Przytoczony fragment >>
Drugiego wieczoru nad Harare nadciągnęła potężna burza. Po raz kolejny byłem świadkiem jak w Afryce zmieniają się pory roku, z suchej w deszczową. Tym razem jednakże było to znacznie gwałtowniejsze niż pół roku wcześniej w Etiopii. Od pierwszego deszczu przez ponad tydzień nie było dnia bez opadu.
Po przyjemnym i przedłużającym się pobycie przejechaliśmy przez centrum
stolicy. Miasto wyglądało nowocześnie i dość czysto, choć dało się zauważyć,
że najlepsze chwile minęły kilka lat temu. Pęknięcia w chodnikach, śmieci
gdzieniegdzie na trawnikach i inne drobne znaki świadczyły, że od minionego
okresu prosperity sprawy trochę się pogorszyły. Gdzie byśmy się nie
zatrzymali, rowery przyciągały uwagę i bez przerwy słyszeliśmy te same pytania
od każdej nowo przybyłej osoby:
— Skąd jesteście?
— Dokąd jedziecie?
— Na rowerach?!
— Wasze rowery wyglądają na mocne. Ile opon zużyliście?
Wniosek taki, że czasem byłoby lepiej nie mieć wspólnego języka z miejscowymi.
Udawanie głupka i gadanie po polsku nie zdawało egzaminu. Nikt nie wierzył, że
nie rozumiemy angielskiego i nadal zadawał pytania.
Kolejne trzy dni spędziliśmy jadąc prosto na południe, śpiąc w buszu, pijąc zimne napoje i łatając przebicia. Wróg rowerzysty numer jeden — resztki rozerwanych opon — zaśmiecały pobocza drogi do Bulawayo. Wraz z akacjowymi kolcami w buszu zapewniały nam one dostatek zajęcia. Mój nowy pomysł to trzymać tylną dętkę do końca podróży. Do tego czasu będzie ona chyba najbardziej połataną gumą na świecie.
Zaraz po opuszczeniu głównej drogi w Kwekwe pogratulowaliśmy sobie tego pomysłu. Po raz pierwszy od Dar es–Salaam biwakowaliśmy bez hałasu przejeżdżających ciężarówek. Z zerowym niemal ruchem i rzadko pojawiającymi się ludźmi droga była przyjemna. Ciągle zdobił ją wąski pasek asfaltu, który ciągnął się do wioski Nkayi, znacznie ułatwiając i uprzyjemniając jazdę.
Potem droga przeszła w żwir, a niedługo w piasek. Wiele razy zmuszeni byliśmy zsiąść i pchać nasze pojazdy, nieraz przez kilkaset metrów. Samotność nas zaskoczyła, bo i nie doświadczyłem takiego odludzia od długich miesięcy. Poza stadami krów z dzwonkami u szyi, na drodze nie było prawie nikogo.

Blok danych >>
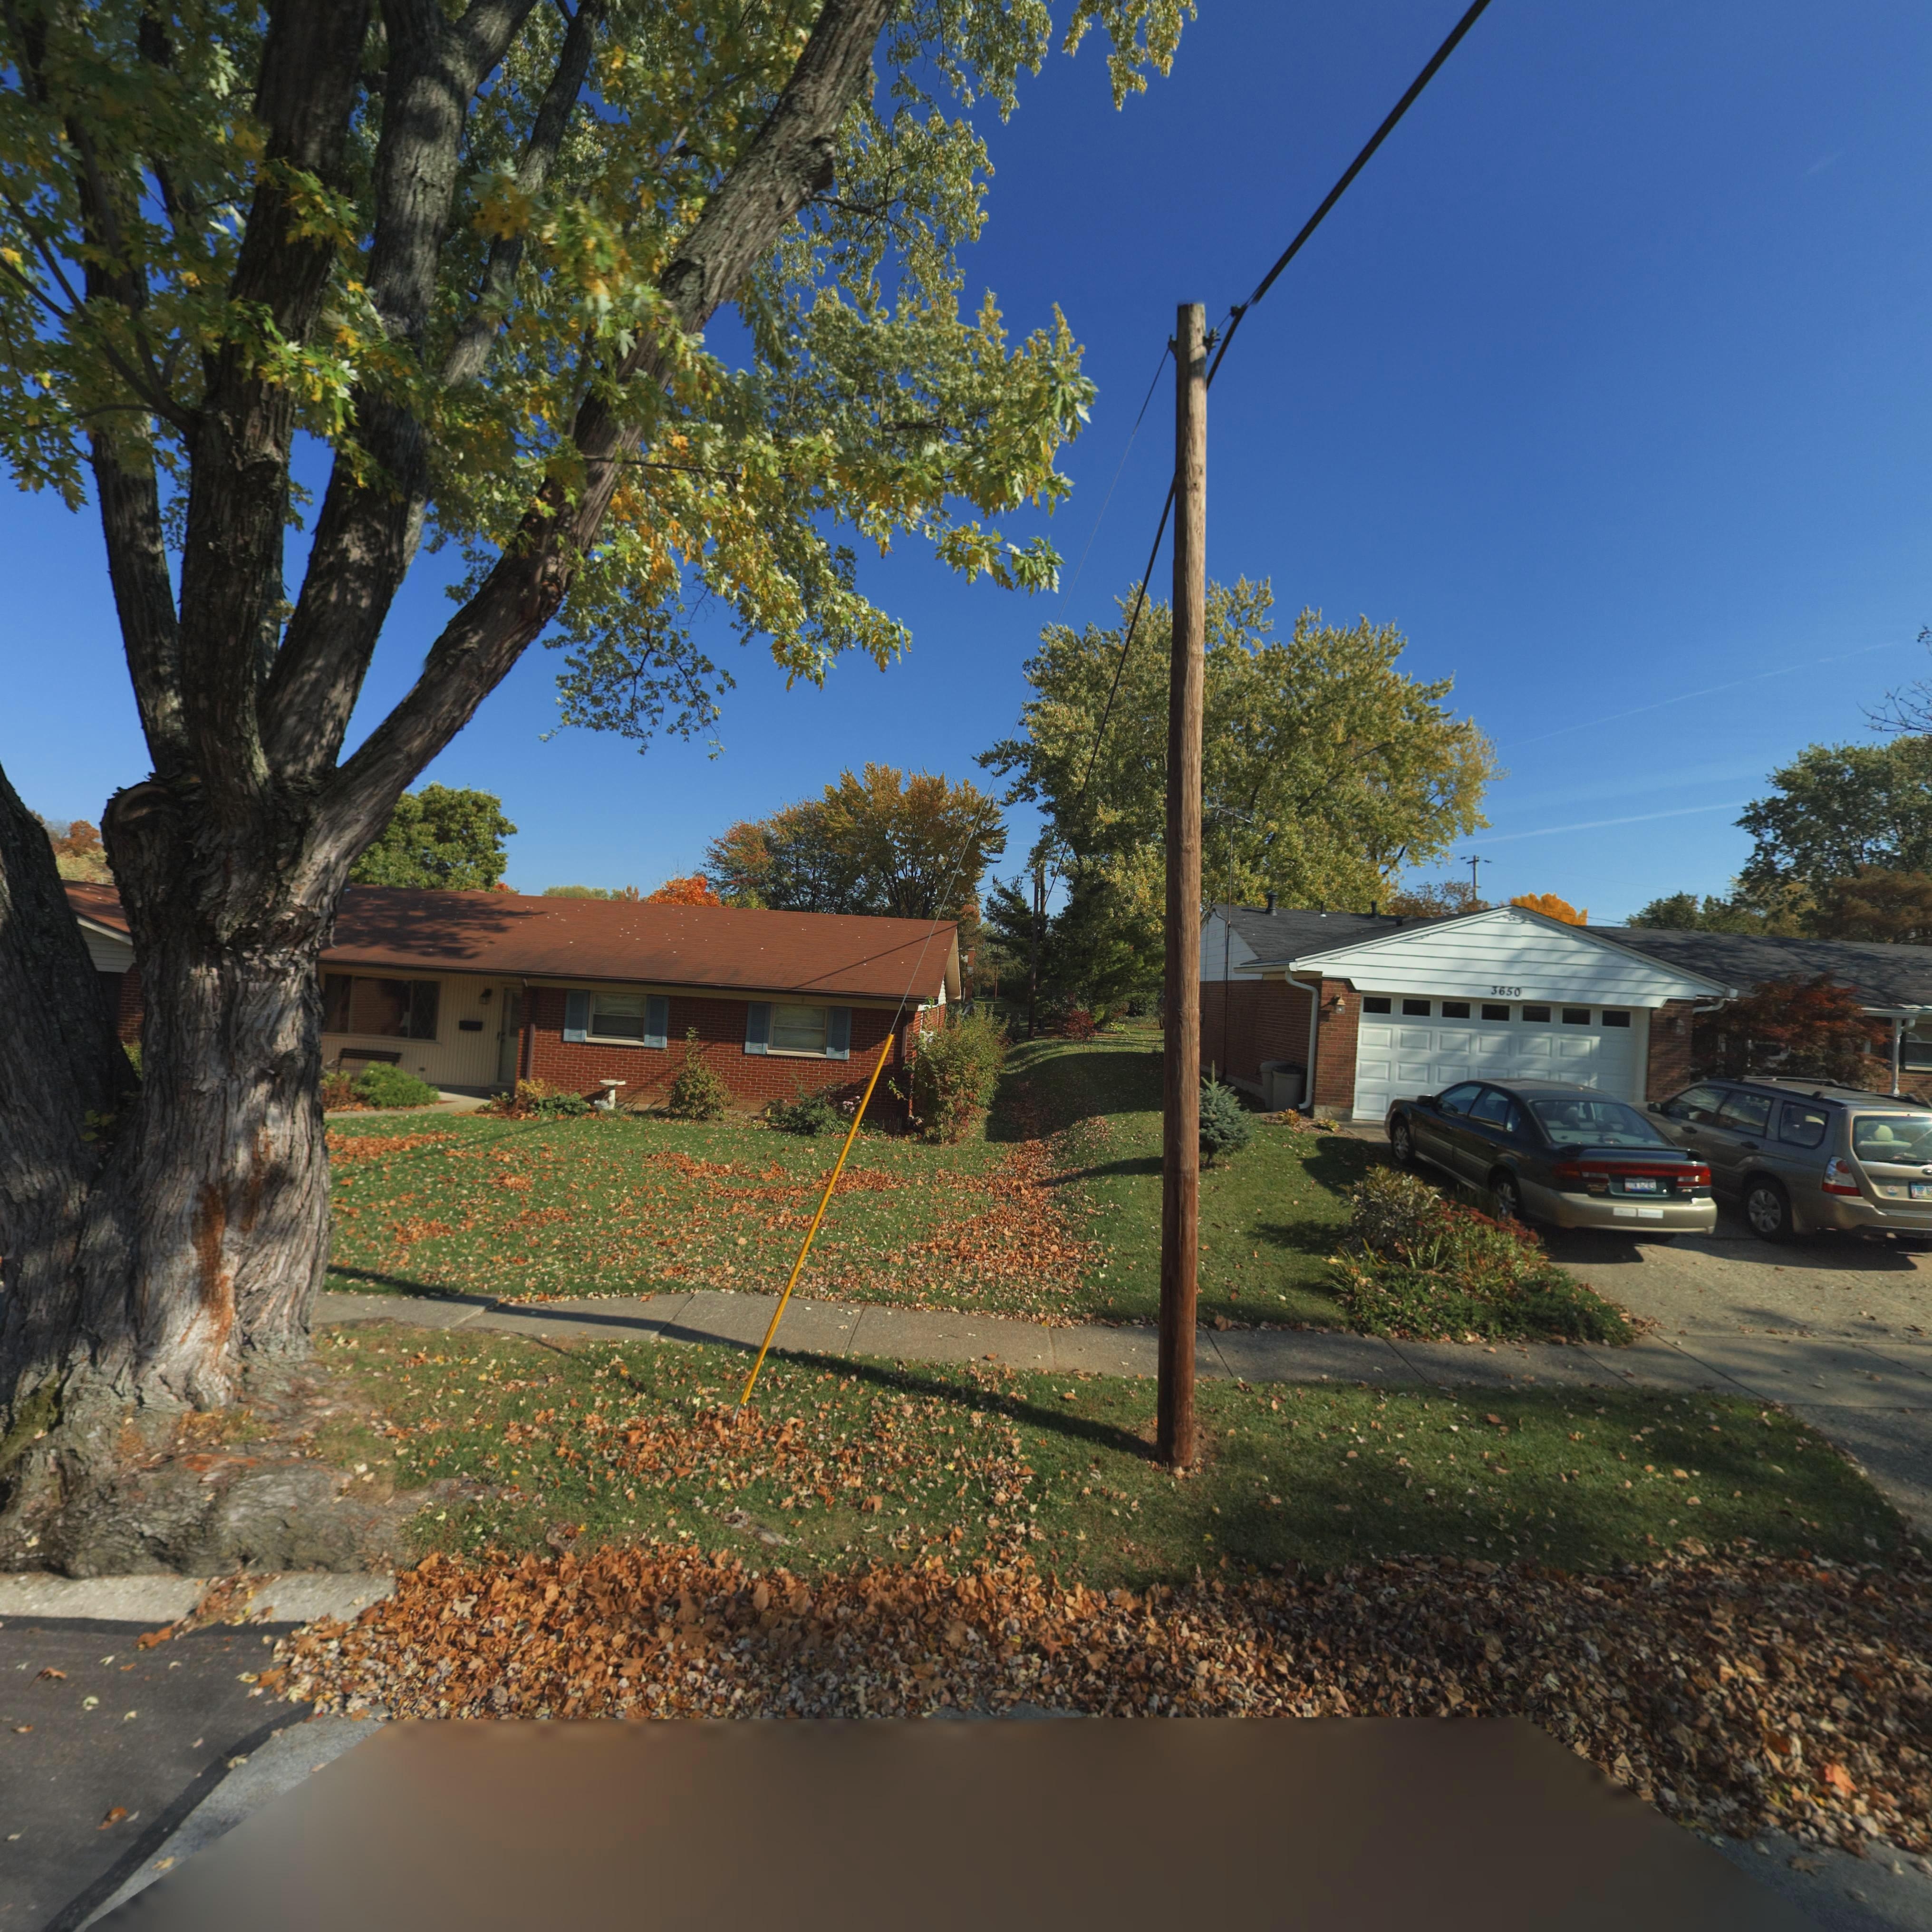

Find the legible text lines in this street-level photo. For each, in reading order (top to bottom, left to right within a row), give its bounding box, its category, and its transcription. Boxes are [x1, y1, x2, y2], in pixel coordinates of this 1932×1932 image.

Polecenia do wykonania >>
A - Przepisz z relacji z podróży rowerowej wszystko od słów „Kolejne trzy dni” w dół aż do słów „gumą na świecie.”.
B - Do jakiej wioski, według relacji z podróży rowerowej, ciągnął się wąski pasek asfaltu po zjechaniu z głównej drogi w Kwekwe?
C - Kontynuuj relację z podróży rowerowej, zaczynając tuż po jej ostatnim zdaniu.

Odpowiedzi do ćwiczenia >>
A -
Kolejne trzy dni spędziliśmy jadąc prosto na południe, śpiąc w buszu, pijąc zimne napoje i łatając przebicia. Wróg rowerzysty numer jeden — resztki rozerwanych opon — zaśmiecały pobocza drogi do Bulawayo. Wraz z akacjowymi kolcami w buszu zapewniały nam one dostatek zajęcia. Mój nowy pomysł to trzymać tylną dętkę do końca podróży. Do tego czasu będzie ona chyba najbardziej połataną gumą na świecie.

B - Do wioski Nkayi.

C -
Biwakowanie było proste. Zjechać z drogi, zagłębić się w busz i rozbić namiot nim potężne chmury oberwą się wieczorem. Trafił się i darmowy prysznic w postaci ulewnego deszczu. Po prostu wyszedłem na zewnątrz, wyposażony w klapki i mydło. Natura zrobiła resztę, spłukując moje ciało dokładnie i wyłączając prysznic kilka minut później, bym mógł w spokoju wytrzeć się i wrócić odświeżonym do namiotu.
Za dnia, jednakże, było nieznośnie gorąco. Brak wiosek utrudnił nam dostęp do wody i niebawem skończyły się jej zapasy. Mały drogowskaz “szkoła podstawowa 2km” kierował w lewo, po straszliwie piaszczystej drodze wiodącej w głąb doliny. Wyposażony w dwa worki na wodę udałem się na poszukiwania, by rychło natknąć się na dom ze studnią. Była to jedna z najgłębszych, jakie w życiu widziałem, z ledwo dostrzegalnym odbiciem w tafli wody oddalonej o kilkadziesiąt metrów.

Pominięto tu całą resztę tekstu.